- Born: March 23, 1891 Mitchell, Indiana
- Died: April 30, 1942 (aged 51) San Diego, California
- Education: Goucher College, Miami University, and University of California at Berkeley

= Catherine Murphy Urner =

American classical composer

Catherine Murphy Urner Shatto (March 23, 1891 – April 30, 1942) was an American composer.

==Early life and education==
Catherine Murphy Urner was born in Mitchell, Indiana, the third of seven children of Southern Illinois Normal College principal Edward Everett Urner (later a Methodist minister) and writer Jessie Robertson Urner.

▶ Exercise goal: Please answer from the Catherine Murphy Urner biography: where did she attend college? The listing has no connection to the biography of Catherine Murphy Urner.

▶ Dataset content:
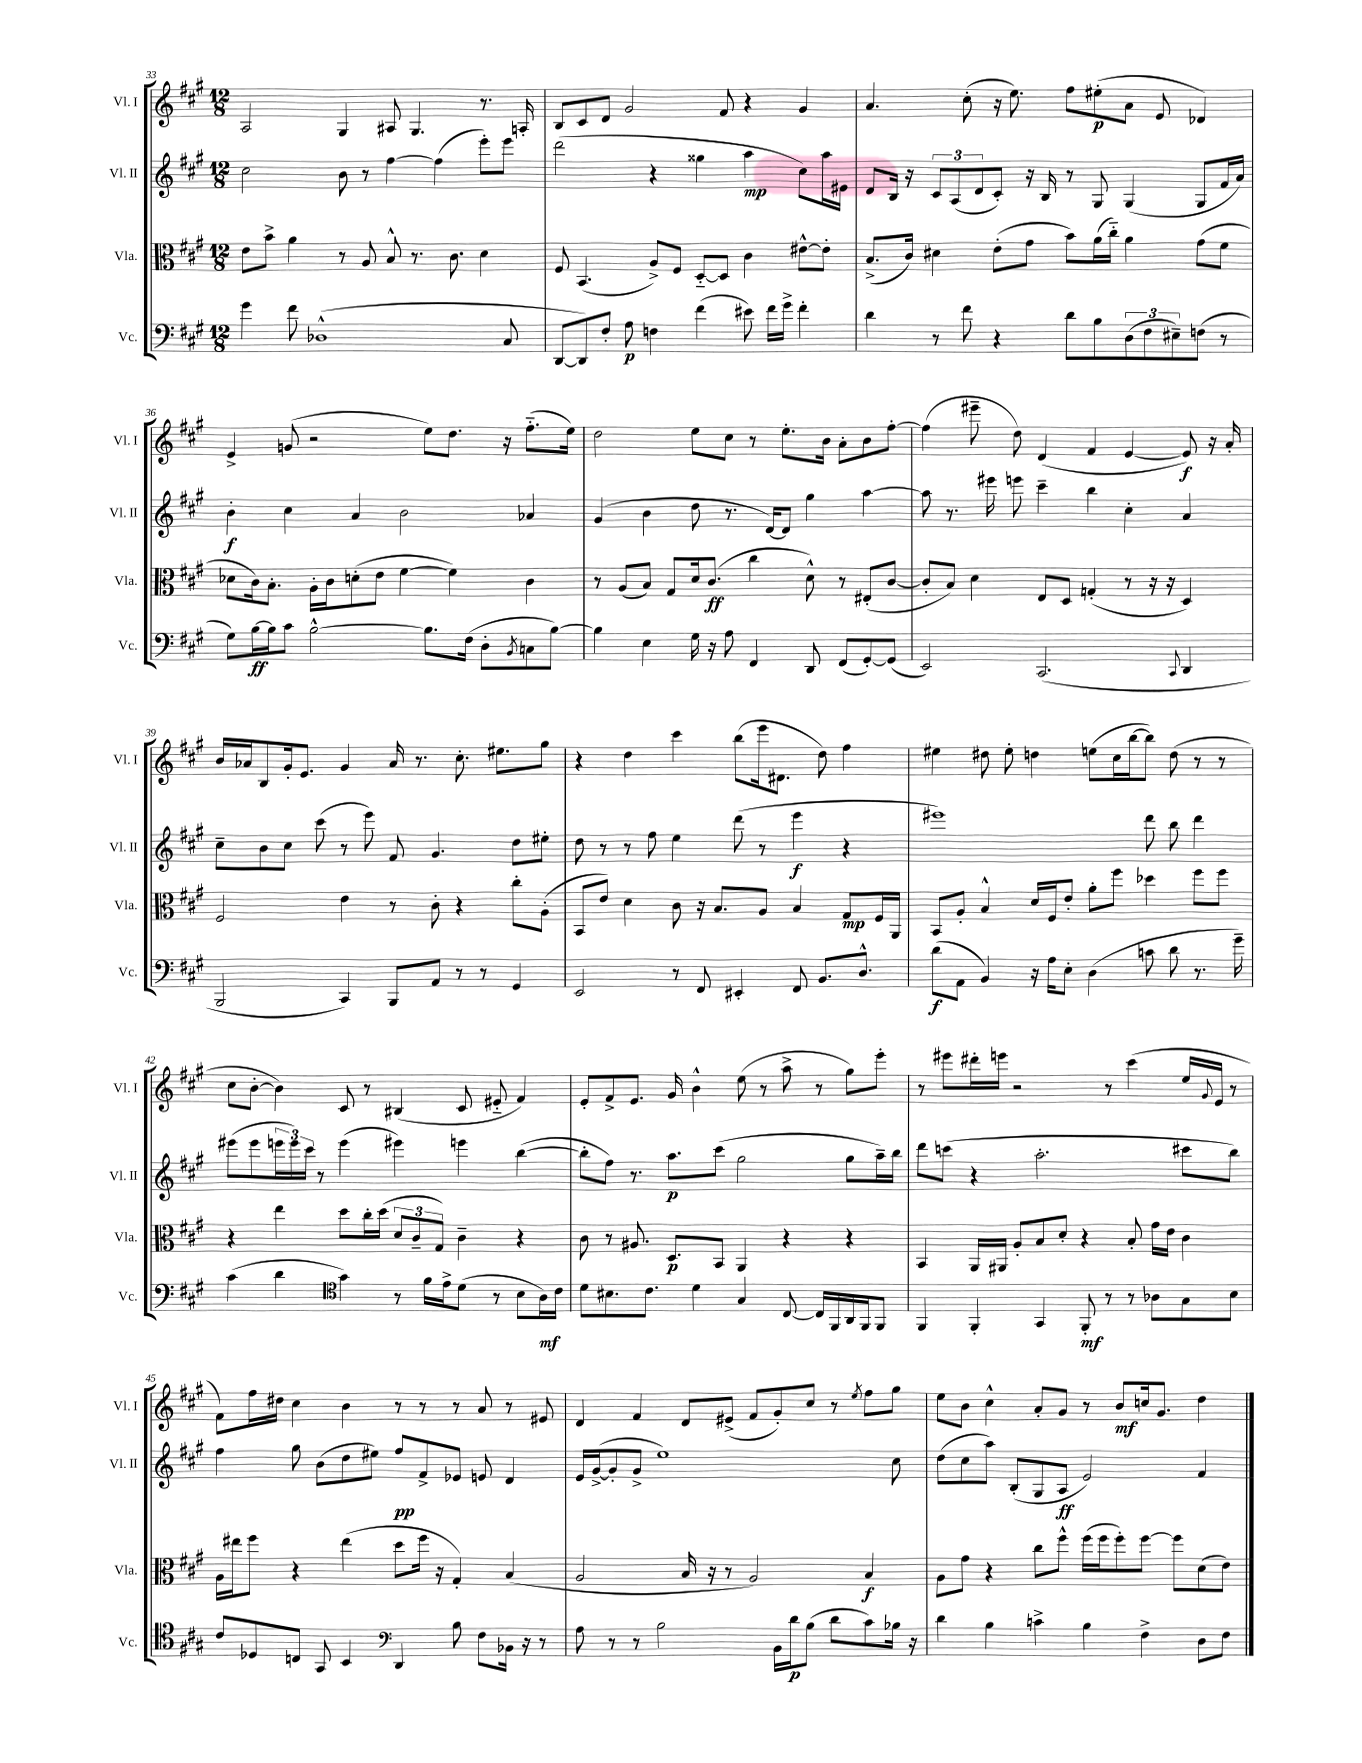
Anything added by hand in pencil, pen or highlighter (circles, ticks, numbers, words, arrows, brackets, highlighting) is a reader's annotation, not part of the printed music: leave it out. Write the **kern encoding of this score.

▶ Complete output: Goucher College, Miami University, and the University of California at Berkeley.